(Stored data entries)
• • •
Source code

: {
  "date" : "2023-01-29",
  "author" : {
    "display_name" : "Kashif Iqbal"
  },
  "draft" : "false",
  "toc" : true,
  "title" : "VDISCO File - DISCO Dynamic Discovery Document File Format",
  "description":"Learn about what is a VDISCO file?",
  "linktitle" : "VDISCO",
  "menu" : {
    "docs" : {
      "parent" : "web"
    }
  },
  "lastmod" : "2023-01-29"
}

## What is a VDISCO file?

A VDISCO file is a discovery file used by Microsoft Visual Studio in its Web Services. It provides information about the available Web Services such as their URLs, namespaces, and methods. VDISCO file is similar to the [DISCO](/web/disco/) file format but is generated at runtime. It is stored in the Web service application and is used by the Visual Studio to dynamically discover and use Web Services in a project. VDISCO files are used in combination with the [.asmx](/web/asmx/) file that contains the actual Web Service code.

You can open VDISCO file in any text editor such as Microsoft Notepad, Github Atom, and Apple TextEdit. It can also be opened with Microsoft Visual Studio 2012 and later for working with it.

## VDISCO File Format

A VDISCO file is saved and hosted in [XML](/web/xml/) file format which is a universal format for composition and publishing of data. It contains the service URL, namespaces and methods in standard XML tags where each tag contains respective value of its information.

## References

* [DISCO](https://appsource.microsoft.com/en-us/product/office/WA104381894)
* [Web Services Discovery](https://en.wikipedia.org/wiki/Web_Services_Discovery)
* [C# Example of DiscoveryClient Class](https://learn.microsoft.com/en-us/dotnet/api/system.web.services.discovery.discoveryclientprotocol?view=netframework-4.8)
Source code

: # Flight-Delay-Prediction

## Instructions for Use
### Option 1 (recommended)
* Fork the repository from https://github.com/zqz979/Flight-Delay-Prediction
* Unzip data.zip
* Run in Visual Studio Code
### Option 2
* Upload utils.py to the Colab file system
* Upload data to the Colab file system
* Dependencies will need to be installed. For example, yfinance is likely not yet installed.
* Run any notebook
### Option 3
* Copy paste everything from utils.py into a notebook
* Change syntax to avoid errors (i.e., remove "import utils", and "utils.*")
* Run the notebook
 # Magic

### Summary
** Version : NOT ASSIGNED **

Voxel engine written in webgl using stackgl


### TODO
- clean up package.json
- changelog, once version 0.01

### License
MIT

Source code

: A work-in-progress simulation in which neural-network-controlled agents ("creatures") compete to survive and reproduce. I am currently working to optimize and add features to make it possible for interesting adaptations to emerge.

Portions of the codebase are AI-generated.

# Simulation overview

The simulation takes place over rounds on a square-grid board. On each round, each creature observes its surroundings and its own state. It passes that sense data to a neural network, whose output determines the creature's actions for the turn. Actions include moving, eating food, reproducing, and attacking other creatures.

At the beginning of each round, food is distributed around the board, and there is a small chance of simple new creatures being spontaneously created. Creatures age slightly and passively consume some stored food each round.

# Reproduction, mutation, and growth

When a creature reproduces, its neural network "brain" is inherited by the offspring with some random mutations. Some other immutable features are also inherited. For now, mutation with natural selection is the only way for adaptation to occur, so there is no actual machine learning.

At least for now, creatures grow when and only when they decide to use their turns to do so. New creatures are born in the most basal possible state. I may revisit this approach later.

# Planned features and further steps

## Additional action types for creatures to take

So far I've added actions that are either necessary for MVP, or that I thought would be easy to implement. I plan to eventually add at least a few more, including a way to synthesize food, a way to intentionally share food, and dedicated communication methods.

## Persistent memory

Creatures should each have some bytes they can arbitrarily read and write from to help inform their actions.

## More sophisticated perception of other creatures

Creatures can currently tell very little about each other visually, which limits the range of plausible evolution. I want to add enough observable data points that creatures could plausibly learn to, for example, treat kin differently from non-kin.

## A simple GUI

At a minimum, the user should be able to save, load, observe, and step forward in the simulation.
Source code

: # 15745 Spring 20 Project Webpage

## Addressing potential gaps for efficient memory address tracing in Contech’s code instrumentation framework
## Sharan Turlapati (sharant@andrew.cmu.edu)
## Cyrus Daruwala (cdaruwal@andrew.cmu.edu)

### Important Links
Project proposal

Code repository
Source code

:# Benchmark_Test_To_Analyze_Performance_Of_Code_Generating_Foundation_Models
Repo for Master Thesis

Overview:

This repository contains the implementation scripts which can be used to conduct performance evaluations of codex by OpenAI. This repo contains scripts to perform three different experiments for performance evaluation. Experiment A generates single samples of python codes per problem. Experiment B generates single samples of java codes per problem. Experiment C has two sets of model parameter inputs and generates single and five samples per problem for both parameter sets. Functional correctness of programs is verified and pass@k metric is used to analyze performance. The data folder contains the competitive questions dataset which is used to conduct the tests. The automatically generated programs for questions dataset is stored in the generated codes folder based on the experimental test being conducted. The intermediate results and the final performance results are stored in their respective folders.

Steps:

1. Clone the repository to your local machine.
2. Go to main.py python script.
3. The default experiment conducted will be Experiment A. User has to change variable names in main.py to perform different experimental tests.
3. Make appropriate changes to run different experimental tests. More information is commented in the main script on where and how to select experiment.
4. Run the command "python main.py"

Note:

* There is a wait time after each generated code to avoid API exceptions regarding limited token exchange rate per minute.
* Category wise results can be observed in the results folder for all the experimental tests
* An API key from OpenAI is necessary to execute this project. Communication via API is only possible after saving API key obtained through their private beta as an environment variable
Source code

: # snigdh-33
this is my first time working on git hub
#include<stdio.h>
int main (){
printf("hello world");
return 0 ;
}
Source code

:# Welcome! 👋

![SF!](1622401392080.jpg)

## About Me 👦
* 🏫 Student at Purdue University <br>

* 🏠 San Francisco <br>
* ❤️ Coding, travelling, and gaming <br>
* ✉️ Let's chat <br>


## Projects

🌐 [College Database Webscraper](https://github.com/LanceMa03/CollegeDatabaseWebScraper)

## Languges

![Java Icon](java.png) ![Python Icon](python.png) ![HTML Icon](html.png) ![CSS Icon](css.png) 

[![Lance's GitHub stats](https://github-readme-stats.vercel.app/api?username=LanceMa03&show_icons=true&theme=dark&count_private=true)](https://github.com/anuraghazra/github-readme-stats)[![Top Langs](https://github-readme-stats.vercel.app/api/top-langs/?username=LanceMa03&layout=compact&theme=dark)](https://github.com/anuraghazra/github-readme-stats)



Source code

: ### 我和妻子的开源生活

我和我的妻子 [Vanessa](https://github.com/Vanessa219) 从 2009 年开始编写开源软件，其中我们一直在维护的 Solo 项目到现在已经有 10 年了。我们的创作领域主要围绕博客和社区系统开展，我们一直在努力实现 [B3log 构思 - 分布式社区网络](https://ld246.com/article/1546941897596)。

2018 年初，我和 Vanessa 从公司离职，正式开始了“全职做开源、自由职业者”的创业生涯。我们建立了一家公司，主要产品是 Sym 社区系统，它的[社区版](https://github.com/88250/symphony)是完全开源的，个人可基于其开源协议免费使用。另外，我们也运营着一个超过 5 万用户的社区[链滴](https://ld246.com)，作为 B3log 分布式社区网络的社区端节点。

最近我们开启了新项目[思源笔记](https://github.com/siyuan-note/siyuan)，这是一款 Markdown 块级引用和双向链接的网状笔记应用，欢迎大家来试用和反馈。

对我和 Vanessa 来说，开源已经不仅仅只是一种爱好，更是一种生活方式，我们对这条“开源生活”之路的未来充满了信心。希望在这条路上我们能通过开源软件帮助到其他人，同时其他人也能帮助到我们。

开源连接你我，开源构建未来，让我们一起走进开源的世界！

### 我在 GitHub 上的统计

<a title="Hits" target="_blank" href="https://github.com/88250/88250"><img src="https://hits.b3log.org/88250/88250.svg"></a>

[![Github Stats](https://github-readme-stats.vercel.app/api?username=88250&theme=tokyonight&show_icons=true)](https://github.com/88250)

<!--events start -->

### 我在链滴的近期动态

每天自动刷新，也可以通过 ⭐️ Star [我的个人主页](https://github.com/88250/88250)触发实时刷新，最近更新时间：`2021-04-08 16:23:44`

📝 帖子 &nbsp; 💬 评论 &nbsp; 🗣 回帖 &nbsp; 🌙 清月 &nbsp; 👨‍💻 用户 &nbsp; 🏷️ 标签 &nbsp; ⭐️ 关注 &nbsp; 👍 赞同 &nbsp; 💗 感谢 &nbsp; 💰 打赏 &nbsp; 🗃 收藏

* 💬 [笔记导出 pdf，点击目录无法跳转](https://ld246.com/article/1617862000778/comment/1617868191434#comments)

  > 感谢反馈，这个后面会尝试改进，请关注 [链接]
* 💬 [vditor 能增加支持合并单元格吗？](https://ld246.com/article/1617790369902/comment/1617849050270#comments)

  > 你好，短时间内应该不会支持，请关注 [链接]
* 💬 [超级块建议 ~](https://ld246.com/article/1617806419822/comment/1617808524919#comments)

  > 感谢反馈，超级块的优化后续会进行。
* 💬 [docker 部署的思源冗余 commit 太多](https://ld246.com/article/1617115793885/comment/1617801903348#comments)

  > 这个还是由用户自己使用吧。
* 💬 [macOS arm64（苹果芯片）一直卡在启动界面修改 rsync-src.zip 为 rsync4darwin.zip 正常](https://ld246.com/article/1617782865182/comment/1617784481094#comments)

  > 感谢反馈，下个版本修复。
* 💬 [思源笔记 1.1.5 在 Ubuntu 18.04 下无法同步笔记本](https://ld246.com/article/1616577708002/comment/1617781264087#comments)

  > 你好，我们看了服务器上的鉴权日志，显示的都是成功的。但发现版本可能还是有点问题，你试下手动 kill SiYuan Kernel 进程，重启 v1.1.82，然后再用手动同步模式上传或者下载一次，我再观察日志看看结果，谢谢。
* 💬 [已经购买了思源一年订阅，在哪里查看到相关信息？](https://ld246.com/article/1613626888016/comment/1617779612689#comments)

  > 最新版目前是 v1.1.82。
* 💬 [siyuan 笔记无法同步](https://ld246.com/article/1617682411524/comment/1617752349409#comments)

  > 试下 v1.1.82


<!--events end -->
• • •
Out of the data above, give again only the lines starting at the one holding "The simulation takes" and ending at the one holding "20 Project Webpage", unchanged.

# [Your solution]
The simulation takes place over rounds on a square-grid board. On each round, each creature observes its surroundings and its own state. It passes that sense data to a neural network, whose output determines the creature's actions for the turn. Actions include moving, eating food, reproducing, and attacking other creatures.

At the beginning of each round, food is distributed around the board, and there is a small chance of simple new creatures being spontaneously created. Creatures age slightly and passively consume some stored food each round.

# Reproduction, mutation, and growth

When a creature reproduces, its neural network "brain" is inherited by the offspring with some random mutations. Some other immutable features are also inherited. For now, mutation with natural selection is the only way for adaptation to occur, so there is no actual machine learning.

At least for now, creatures grow when and only when they decide to use their turns to do so. New creatures are born in the most basal possible state. I may revisit this approach later.

# Planned features and further steps

## Additional action types for creatures to take

So far I've added actions that are either necessary for MVP, or that I thought would be easy to implement. I plan to eventually add at least a few more, including a way to synthesize food, a way to intentionally share food, and dedicated communication methods.

## Persistent memory

Creatures should each have some bytes they can arbitrarily read and write from to help inform their actions.

## More sophisticated perception of other creatures

Creatures can currently tell very little about each other visually, which limits the range of plausible evolution. I want to add enough observable data points that creatures could plausibly learn to, for example, treat kin differently from non-kin.

## A simple GUI

At a minimum, the user should be able to save, load, observe, and step forward in the simulation.
Source code

: # 15745 Spring 20 Project Webpage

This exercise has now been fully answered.